I don't know if you've ever been to a walkable city, but they pay for themselves. Because people don't spend all of their time driving to and from the place they want to be, they get to spend extra time shopping and growing local businesses that pay taxes for infrastructure to stick around.
Car lanes are paying money for people to skip those places and only go to one place at a time without drawing them to other places in the same area. If I'm driving to the store, I'm driving... To the store. I'm not going to walk around outside of the store after I'm done. This has no benefits for adjacent businesses.
Oh, cool, still more evidence than you've provided. And honestly, you can Google for peer-reviewed publications just as well as I can if you're just going to complain about my sources.

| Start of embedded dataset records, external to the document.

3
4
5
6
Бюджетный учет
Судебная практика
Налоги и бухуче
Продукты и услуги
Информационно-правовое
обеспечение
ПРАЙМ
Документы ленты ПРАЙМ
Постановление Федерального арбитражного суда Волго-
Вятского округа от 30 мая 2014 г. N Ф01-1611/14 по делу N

Where are your "peer-reviewed publications" that prove I'm wrong. How about let's see that first, since you've provided nothing (not even an argument) for why I'm wrong. You just stated you could make the argument, and you yada yada yada'd your way through the rest of the point:
> Car lanes bring more customers from far away locations etc. etc.
How about you fill out the etc's with some peer-reviewed publications?
Car lanes are paying money for people to skip those places and only go to one place at a time without drawing them to other places in the same area. If I'm driving to the store, I'm driving... To the store. I'm not going to walk around outside of the store after I'm done. This has no benefits for adjacent businesses.